* * *
– Как сбежал? Вы здесь что, совсем охренели?! – Народный комиссар внутренних дел СССР Николай Иванович Ежов был вне себя от ярости.
Он лично в сопровождении трёх лучших своих сотрудников прилетел в это забытое богом место в устье реки Чибью, чтобы взять неуловимого путешественника во времени, чтобы лично убедиться, как тот будет расстрелян, и со спокойной душой вернуться в Москву. Но и тут он его провёл! И где его искать, в какой стороне – оставалось только гадать.
Из Одессы, задержавшись там на несколько дней, Ежов вернулся в Москву. Можно было не торопиться к чёрту на кулички, никуда, как думал нарком, подопечный из лагеря не денется. А если сдохнет за это время, туда ему и дорога.
По возвращении в столицу Николай Иванович приступил к решению более неотложных дел. Что не понравилось – Сталин отказал в личном приёме, причём без объяснения причин. Встретился с Власиком, передал кое-какие документы для Кобы, да и тот общался с ним прохладно. На сердце у Ежова стало неспокойно, и, чтобы закрыть вопрос с этим Сорокиным раз и навсегда, он решил под видом проверки дел в Ухтпечлаге наконец-то слетать в Коми.
* * *
Летели через Сыктывкар. Там их дозаправили, а к колёсам шасси прикрепили лыжи. Как выяснилось, в конечной точке маршрута нормального аэродрома с бетонной полосой не имелось, самолёты садились на расчищенное заснеженное поле в полукилометре от лагеря. Что ж, не привыкать. Перед вылетом из Сыктывкара майор Тощев предложил позвонить Морозу, предупредить о прилёте наркома, но Ежов решил, что пусть их появление станет сюрпризом. Иногда полезно посмотреть, чем живут администрация и заключённые, когда не успевают подготовиться к приёму важных гостей. Да и слух о появлении наркома в затерянном в тайге лагере может дойти до Сорокина, а тот возьмёт и учудит что-нибудь… нехорошее.

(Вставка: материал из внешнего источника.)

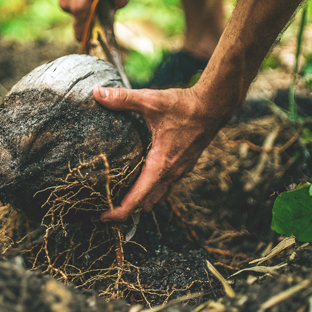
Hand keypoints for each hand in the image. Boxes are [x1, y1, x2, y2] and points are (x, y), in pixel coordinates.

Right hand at [48, 0, 126, 39]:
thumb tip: (119, 7)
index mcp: (81, 7)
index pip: (82, 35)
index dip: (90, 40)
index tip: (97, 41)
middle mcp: (69, 7)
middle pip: (83, 22)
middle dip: (93, 17)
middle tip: (104, 3)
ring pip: (79, 11)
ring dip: (88, 6)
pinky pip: (74, 2)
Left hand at [92, 85, 235, 221]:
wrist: (214, 106)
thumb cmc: (184, 106)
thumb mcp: (151, 101)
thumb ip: (123, 99)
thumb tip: (97, 93)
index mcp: (161, 164)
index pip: (138, 198)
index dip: (119, 212)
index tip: (102, 217)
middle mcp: (172, 173)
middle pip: (146, 203)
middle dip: (127, 209)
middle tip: (104, 206)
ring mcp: (180, 171)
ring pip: (158, 195)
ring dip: (141, 200)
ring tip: (120, 197)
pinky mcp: (184, 165)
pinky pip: (166, 185)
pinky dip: (152, 189)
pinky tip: (142, 178)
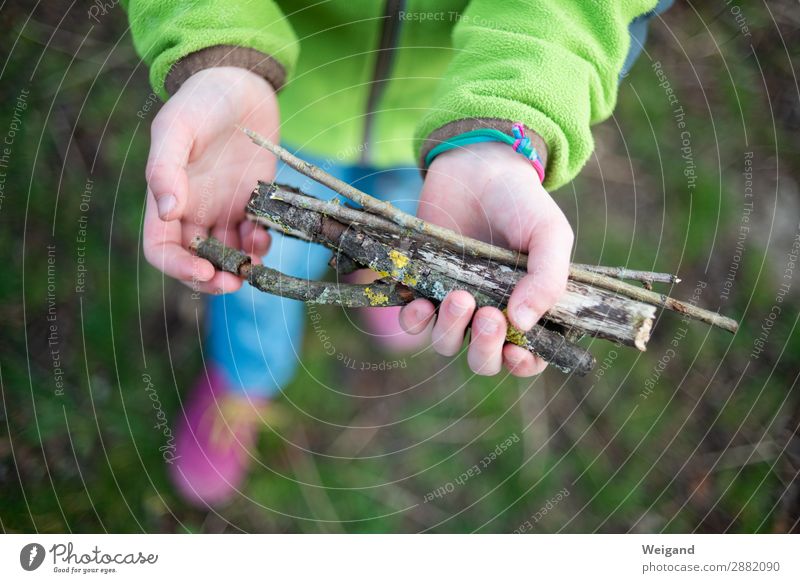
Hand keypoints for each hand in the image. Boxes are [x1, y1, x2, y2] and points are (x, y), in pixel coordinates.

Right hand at [143, 67, 277, 293]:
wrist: (241, 83)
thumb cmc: (202, 100)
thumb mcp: (177, 127)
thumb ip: (165, 168)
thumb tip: (166, 211)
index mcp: (166, 197)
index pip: (161, 249)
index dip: (179, 268)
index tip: (205, 272)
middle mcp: (193, 209)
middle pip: (195, 261)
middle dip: (213, 279)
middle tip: (236, 282)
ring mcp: (223, 208)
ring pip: (227, 254)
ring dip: (240, 266)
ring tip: (257, 261)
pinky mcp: (251, 201)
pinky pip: (253, 236)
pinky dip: (259, 245)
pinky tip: (266, 237)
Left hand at [399, 142, 573, 376]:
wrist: (478, 166)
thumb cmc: (520, 202)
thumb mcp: (549, 234)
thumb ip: (548, 278)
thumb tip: (523, 324)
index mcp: (529, 309)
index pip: (528, 358)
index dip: (522, 365)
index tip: (516, 352)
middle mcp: (491, 313)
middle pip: (484, 361)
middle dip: (485, 350)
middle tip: (489, 316)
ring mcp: (456, 303)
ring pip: (447, 344)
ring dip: (451, 330)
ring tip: (460, 296)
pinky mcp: (424, 286)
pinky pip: (414, 322)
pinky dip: (414, 320)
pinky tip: (421, 303)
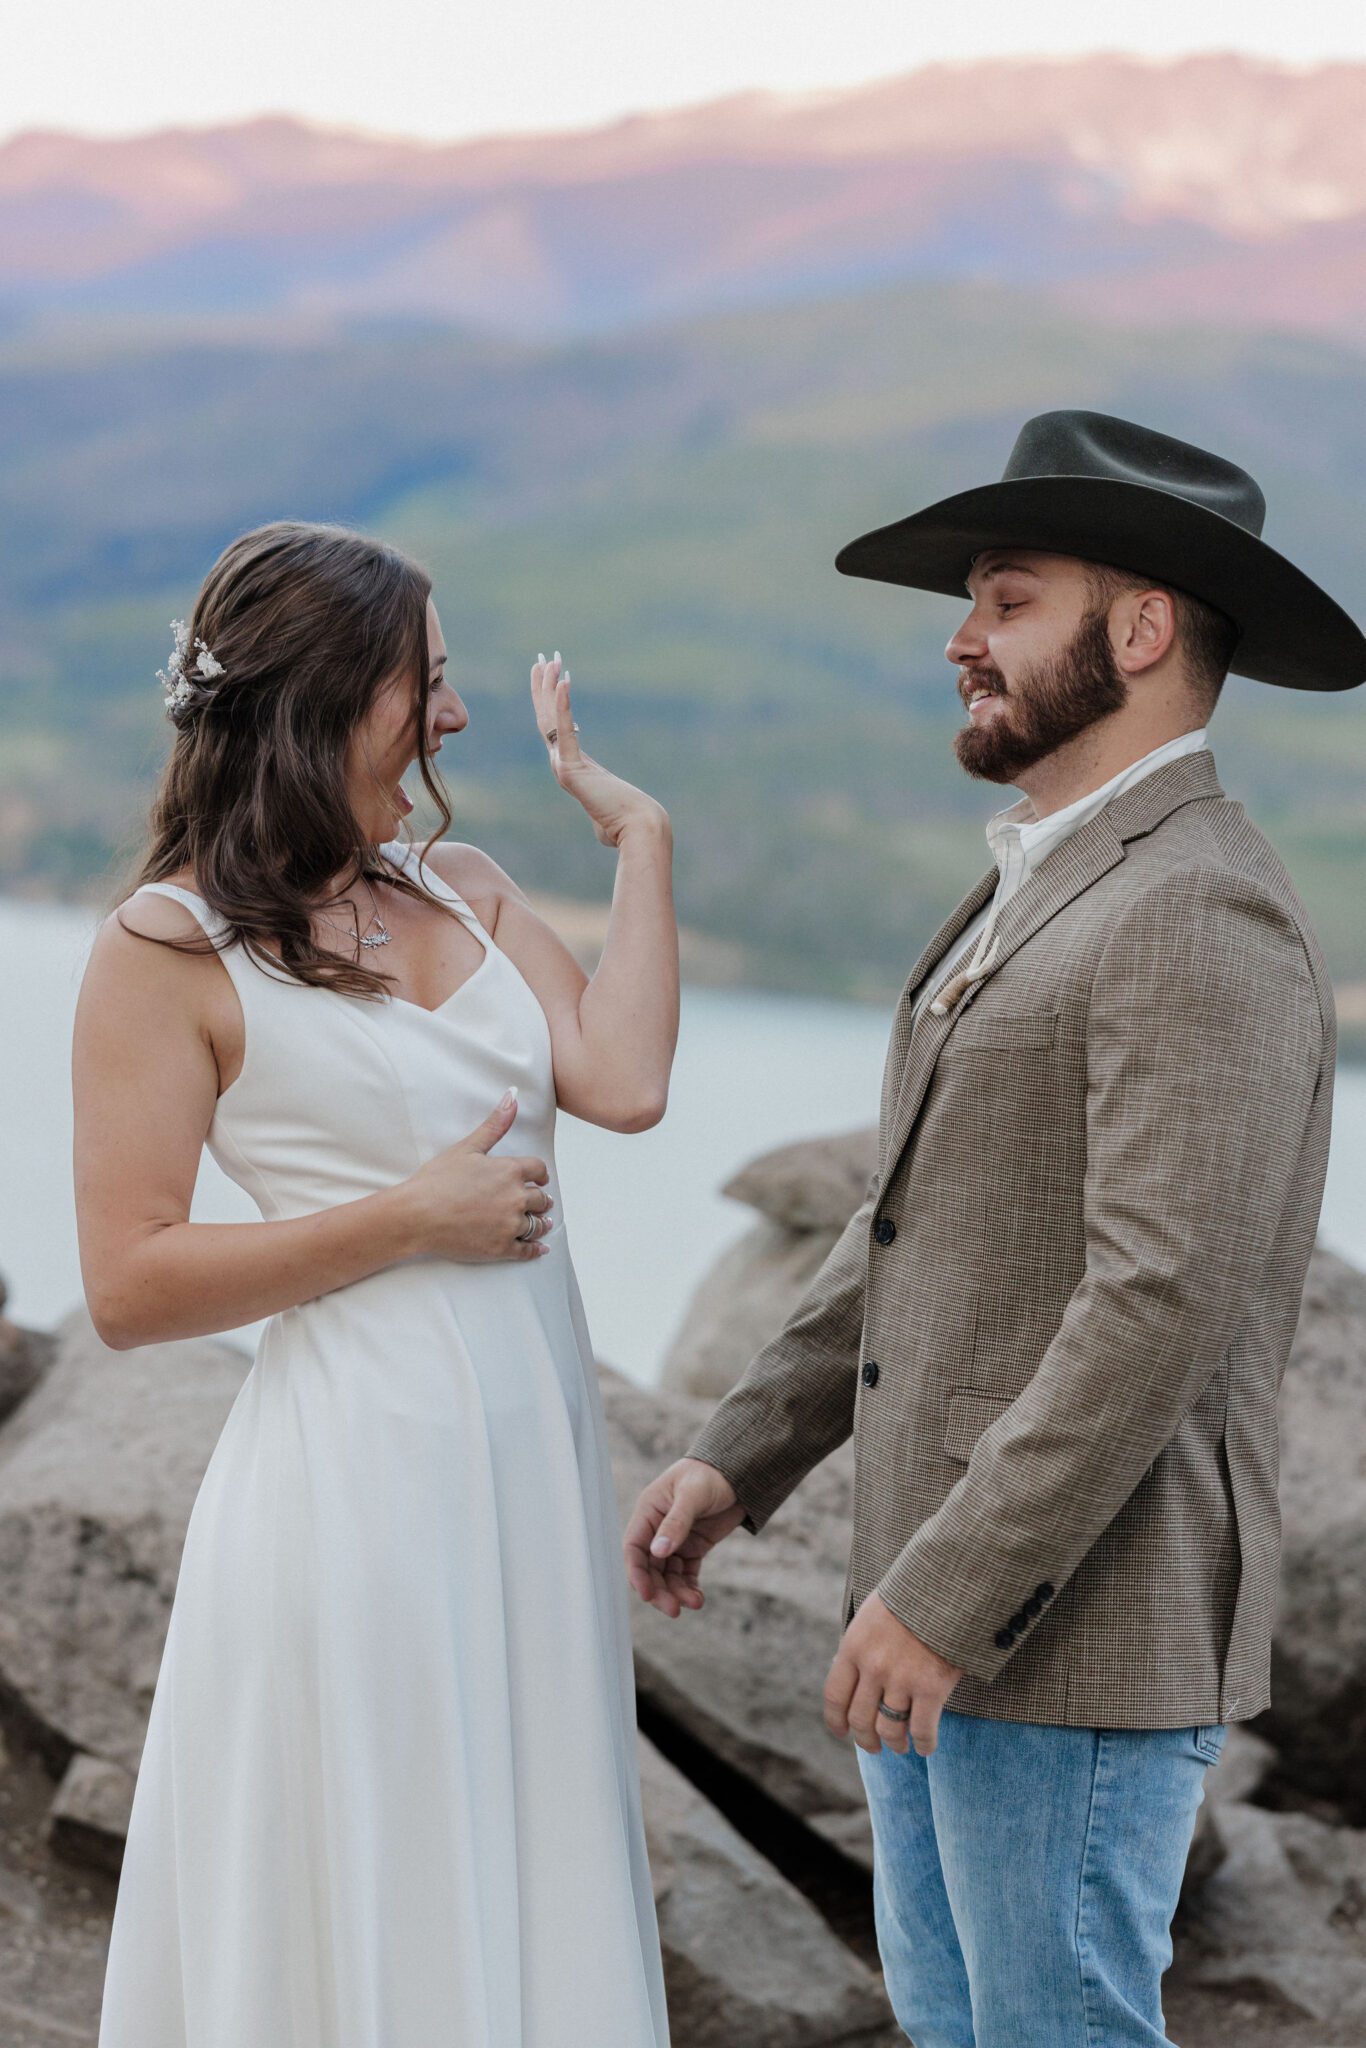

Долетели, сели. Казалось, всё уже, они у цели, осталось взять голубчика и нафаршировать свинцом, похоронив вместе с его тайной, о которой, хочется верить, он не проболтался. Да и если бы проболтался – кто ему поверил бы? Ежов и сам не поверил бы, не имей в руках вещественных доказательств. Такие предметы и из такого материала, по заключениям специалистов, явно не могли быть изготовлены в наше время. Да и очень уж складно рассказывал этот хронопутешественник. Хотя умалишённые нередко такое рассказывают – заслушаешься! Он сам был этому свидетелем.
Но этот Сорокин не был похож на психа. А значит, были основания ему верить, невзирая на уверения учёных, что перемещения во времени возможны лишь в теории, но никак не на практике. Ежов лично пообщался с Капицей, который ещё несколько лет назад по указанию Сталина был насильно оставлен в СССР после нескольких лет работы в Англии. Конечно, разговор шёл лишь о том, возможны ли путешествия во времени, о Сорокине Николай Иванович благоразумно умолчал, иначе и его могли бы принять за больного на голову. И саму тему беседы пришлось замаскировать, пригласив Петра Леонидовича как бы для разговора по душам, мол, всё ли вас устраивает, может, нужно чем-нибудь помочь? И словно между делом зашёл разговор о книге Герберта Уэллса и возможности реального путешествия во времени. Капица настаивал, что такое может быть исключительно в фантазиях писателей вроде Уэллса. Однако Ежов сделал для себя вывод, что исключения из правил всё же случаются. Теперь он сбирался устранить это исключение, но судьба в очередной раз показала ему кукиш. А он очень, очень не любил, когда с ним выкидывали подобные фортели. И когда красномордый после ночного путешествия на обжигающем ледяном ветру Мороз, через раз заикаясь, выложил историю побега заключённого, нарком принялся рвать и метать.